··· 本文ブロック

近所というのもあって、小学生の頃は毎日お喋りして一緒に帰るほど仲が良かった。彼女は絵を描くのが好き、可愛いものを集めるのが大好きな子だった。
友達が沢山いて、明るいし顔も可愛いし、何より性格がいつだってポジティブで前向き。その明るさのおかげか、人望は厚い。本当に明るい。誰に対しても優しすぎる。家庭にも恵まれていて何一つ不自由な生活とは無縁の子。
勝手に「あの子の家庭は裕福で恵まれてる」と決めつけないほうがいい、という人のために一言申し上げるが、何も全くの偏見で言及しているわけではない。
一緒に居続けた結果、私よりもあの子は遥かにほしいものは買ってもらえてたし、お小遣いも多く、実際に話を聞いてると家族交流が豊かだなと感じた。
私はそもそもお小遣いはもらえてなかったし、旅行にも行かない、家庭は親族含め365日常に凍えている環境で育ってきた。
幼いながらに、待遇の差というものを見せつけられているようで、どことなく気に食わなかった気持ちがあったのは今でも覚えている。

······
··· 項目一覧

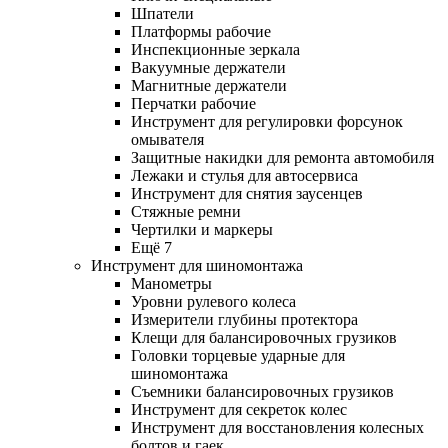
Шпатели
Платформы рабочие
Инспекционные зеркала
Вакуумные держатели
Магнитные держатели
Перчатки рабочие
Инструмент для регулировки форсунок
омывателя
Защитные накидки для ремонта автомобиля
Лежаки и стулья для автосервиса
Инструмент для снятия заусенцев
Стяжные ремни
Чертилки и маркеры
Ещё 7
Инструмент для шиномонтажа
Манометры
Уровни рулевого колеса
Измерители глубины протектора
Клещи для балансировочных грузиков
Головки торцевые ударные для
шиномонтажа
Съемники балансировочных грузиков
Инструмент для секреток колес
Инструмент для восстановления колесных
болтов и гаек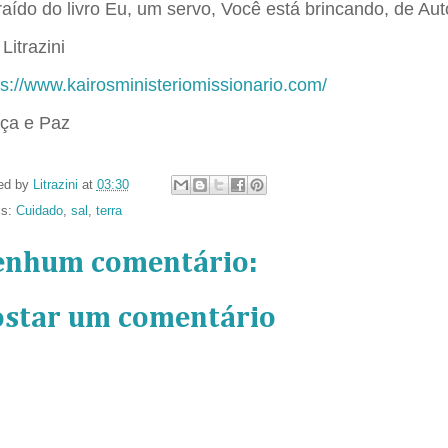
raído do livro Eu, um servo, Você está brincando, de Aut
Litrazini
ps://www.kairosministeriomissionario.com/
ça e Paz
ed by
Litrazini
at
03:30
ls:
Cuidado
,
sal
,
terra
enhum comentário:
ostar um comentário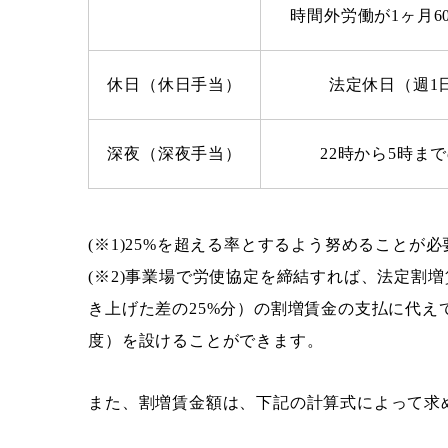
時間外労働が1ヶ月6
休日（休日手当）
法定休日（週1
深夜（深夜手当）
22時から5時ま
(※1)25%を超える率とするよう努めることが
(※2)事業場で労使協定を締結すれば、法定割増
き上げた差の25%分）の割増賃金の支払に代え
度）を設けることができます。
また、割増賃金額は、下記の計算式によって求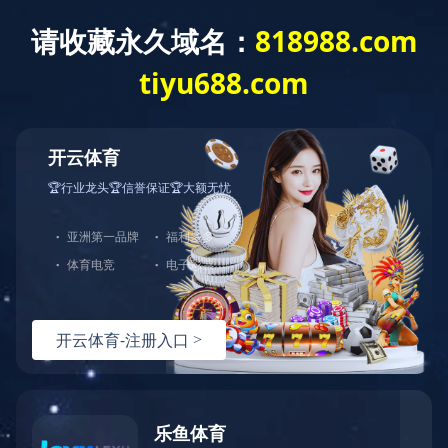
米兰体育（中
学校概况
新闻公告
教学科
国）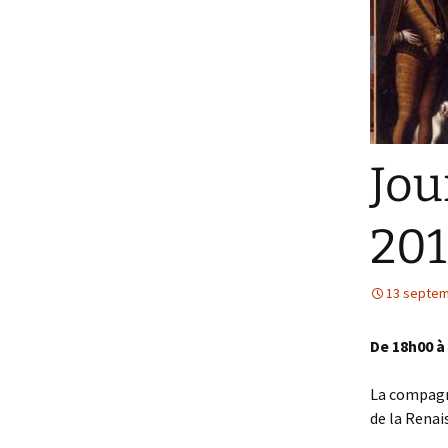
Jou
201
13 septem
De 18h00 à
La compag
de la Renai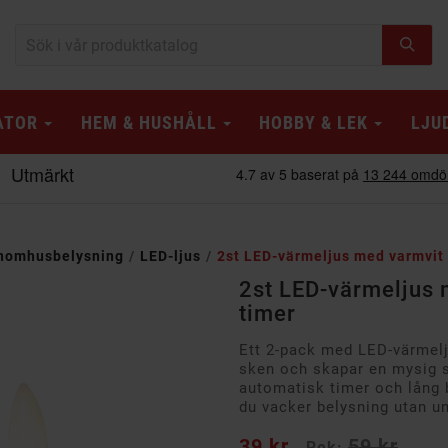
ATOR
HEM & HUSHÅLL
HOBBY & LEK
LJU
nomhusbelysning
LED-ljus
2st LED-värmeljus med varmvit 
2st LED-värmeljus 
timer
Ett 2-pack med LED-värmelju
sken och skapar en mysig s
automatisk timer och lång b
du vacker belysning utan un
39 kr
59 kr
Rek: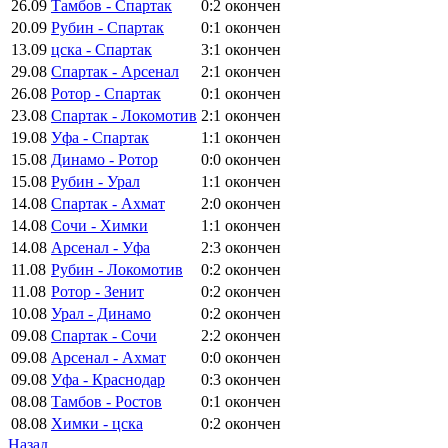
26.09
Тамбов - Спартак
0:2
окончен
20.09
Рубин - Спартак
0:1
окончен
13.09
цска - Спартак
3:1
окончен
29.08
Спартак - Арсенал
2:1
окончен
26.08
Ротор - Спартак
0:1
окончен
23.08
Спартак - Локомотив
2:1
окончен
19.08
Уфа - Спартак
1:1
окончен
15.08
Динамо - Ротор
0:0
окончен
15.08
Рубин - Урал
1:1
окончен
14.08
Спартак - Ахмат
2:0
окончен
14.08
Сочи - Химки
1:1
окончен
14.08
Арсенал - Уфа
2:3
окончен
11.08
Рубин - Локомотив
0:2
окончен
11.08
Ротор - Зенит
0:2
окончен
10.08
Урал - Динамо
0:2
окончен
09.08
Спартак - Сочи
2:2
окончен
09.08
Арсенал - Ахмат
0:0
окончен
09.08
Уфа - Краснодар
0:3
окончен
08.08
Тамбов - Ростов
0:1
окончен
08.08
Химки - цска
0:2
окончен
Назад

······

### 問題の詳細
近所に住む幼なじみについて語った本文ブロックの文章を、最後の文のあとから書き継ぐこと。

### 演習の結果
それでも、差別発言は一切しない眩い女の子だった。
まぁ、要はものすごくいい子だったのである。
そんないい子が私は嫌いで仕方がない。
嫌いというか、複雑に感じるあまり「おもしろくないなー」という反感な気持ち。仲良くさせてもらっていたし、遊んでるときは普通に楽しいと感じてた。何も常にヘイトを感じてたわけではない。
しかし、それでも申し訳ないが、今でも嫌悪感はじわじわと湧くぐらいには好いていない。
だからと言って、わざわざ攻撃したり誹謗中傷するような真似はしないが、あまりにも無敵に感じて、「幸せそうに笑うあの子は一体何で悲しむのだろう」と捻くれた考えしか出ない。
彼女はかつて好きな男の子がいて、恋を楽しんでいた。アピールが出来ず、うまく話しかけられないよぉと私によく相談してきたものだ。
しかし、私には好きな人がいないので恋の事情等分からなかった。それどころか、恋をしている暇すらなかった。
家では殴られる蹴られる上等な家だったし、友達からは悪口ばかり言われて省かれるし、親族の一人が病気になり、遺産相続や家の名義など緊迫した時期が長らく続いてた。
恋なんてしている場合ではなかった。
話を聞くたび、「なんて贅沢なんだろう、お気楽で楽しそうでいいな」と皮肉ばかり込みあがっていた。小学生の発想だからこの黒い感情は大目に見てほしい。
当時の自分は明日も暗くて不穏な毎日を送って精一杯なのに、隣でいつまでも幸せそうに笑っている彼女が無償に腹立たしかった。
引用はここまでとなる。